**EXERCISE**:
From the Form 8-K below, list each minimum that Nasdaq Listing Rule 5550(b) requires companies listed on the Nasdaq Capital Market to maintain.

**PASSAGE SHOWN**:

◇ ◇ ◇ ◇ ◇

Prepared By R.R. Donnelley Financial -- Form 8-K
 
UNITED STATES
SECURITIES AND EXCHANGE COMMISSION
Washington, D.C. 20549
 
Form 8-K
 
CURRENT REPORT
Pursuant to Section 13 or 15(d) of the Securities Exchange Act of 1934
 
Date of Report (Date of earliest event reported):  07/23/2009
 
Targeted Genetics Corporation
(Exact name of registrant as specified in its charter)
 
Commission File Number:  0-23930
 
Washington
  
91-1549568
(State or other jurisdiction of
  
(IRS Employer
incorporation)
  
Identification No.)
 
1100 Olive Way, Suite 100, Seattle, Washington 98101
(Address of principal executive offices, including zip code)
 
(206) 623-7612
(Registrant’s telephone number, including area code)
 
Not Applicable
(Former name or former address, if changed since last report)
 
Check the appropriate box below if the Form 8-K filing is intended to simultaneously satisfy the filing obligation of the registrant under any of the following provisions:

[  ]   Written communications pursuant to Rule 425 under the Securities Act (17 CFR 230.425)

[  ]   Soliciting material pursuant to Rule 14a-12 under the Exchange Act (17 CFR 240.14a-12)

[  ]   Pre-commencement communications pursuant to Rule 14d-2(b) under the Exchange Act (17 CFR 240.14d-2(b))

[  ]   Pre-commencement communications pursuant to Rule 13e-4(c) under the Exchange Act (17 CFR 240.13e-4(c))
 

 
Item 3.01.    Notice of Delisting or Failure to Satisfy a Continued Listing Rule or Standard; Transfer of Listing
 
On July 23, 2009, Targeted Genetics Corporation (the "Company") received a staff determination letter from the Nasdaq Stock Market informing the Company that it has failed to regain compliance with Nasdaq Listing Rule 5550(b), which requires companies listed on the Nasdaq Capital Market to maintain a minimum of $2.5 million in shareholders' equity, $35 million in market value of listed securities or $500,000 in net income from continuing operations. The letter stated that the Nasdaq staff has therefore determined to delist the Company's common stock from the Nasdaq Capital Market effective at the opening of business on August 3, 2009. The Nasdaq staff determination follows an April 8, 2009 notification letter from the Nasdaq Stock Market, which was previously reported by the Company on April 14, 2009.

◇ ◇ ◇ ◇ ◇

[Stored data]
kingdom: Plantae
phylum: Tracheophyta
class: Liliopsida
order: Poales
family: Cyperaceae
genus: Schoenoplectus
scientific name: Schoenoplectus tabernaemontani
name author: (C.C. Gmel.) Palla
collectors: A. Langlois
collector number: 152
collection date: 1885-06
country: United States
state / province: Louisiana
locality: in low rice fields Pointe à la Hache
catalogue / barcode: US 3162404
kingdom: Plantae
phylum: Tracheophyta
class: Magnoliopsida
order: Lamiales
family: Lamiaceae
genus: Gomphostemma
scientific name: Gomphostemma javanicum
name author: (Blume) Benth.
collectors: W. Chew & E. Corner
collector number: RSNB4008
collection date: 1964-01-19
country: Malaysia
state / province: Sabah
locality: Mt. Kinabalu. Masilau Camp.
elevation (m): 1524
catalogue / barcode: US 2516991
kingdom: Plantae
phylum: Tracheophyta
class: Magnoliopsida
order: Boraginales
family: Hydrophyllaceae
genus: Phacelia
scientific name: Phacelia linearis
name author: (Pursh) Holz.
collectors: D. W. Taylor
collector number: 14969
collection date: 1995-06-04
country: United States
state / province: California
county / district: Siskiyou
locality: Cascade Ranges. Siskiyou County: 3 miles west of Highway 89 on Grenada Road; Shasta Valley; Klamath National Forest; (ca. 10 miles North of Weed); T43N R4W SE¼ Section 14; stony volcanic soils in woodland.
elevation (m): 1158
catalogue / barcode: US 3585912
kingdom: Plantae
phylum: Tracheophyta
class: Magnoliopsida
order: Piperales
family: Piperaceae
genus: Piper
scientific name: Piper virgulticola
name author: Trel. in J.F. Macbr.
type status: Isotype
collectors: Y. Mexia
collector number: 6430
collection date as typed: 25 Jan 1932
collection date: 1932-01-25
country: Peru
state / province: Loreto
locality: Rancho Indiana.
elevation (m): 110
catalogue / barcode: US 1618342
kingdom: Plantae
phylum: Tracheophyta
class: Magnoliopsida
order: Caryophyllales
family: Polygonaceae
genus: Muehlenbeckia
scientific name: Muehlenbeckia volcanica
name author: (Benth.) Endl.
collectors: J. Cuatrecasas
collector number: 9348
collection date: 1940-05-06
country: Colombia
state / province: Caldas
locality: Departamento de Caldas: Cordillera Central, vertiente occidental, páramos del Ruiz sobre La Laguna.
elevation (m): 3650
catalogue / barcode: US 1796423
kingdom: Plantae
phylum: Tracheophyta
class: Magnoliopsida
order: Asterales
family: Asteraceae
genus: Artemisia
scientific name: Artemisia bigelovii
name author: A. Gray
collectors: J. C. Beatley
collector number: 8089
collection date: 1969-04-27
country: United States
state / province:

◇ ◇ ◇ ◇ ◇

**WRITTEN SOLUTION**:
- $2.5 million in shareholders' equity
- $35 million in market value of listed securities
- $500,000 in net income from continuing operations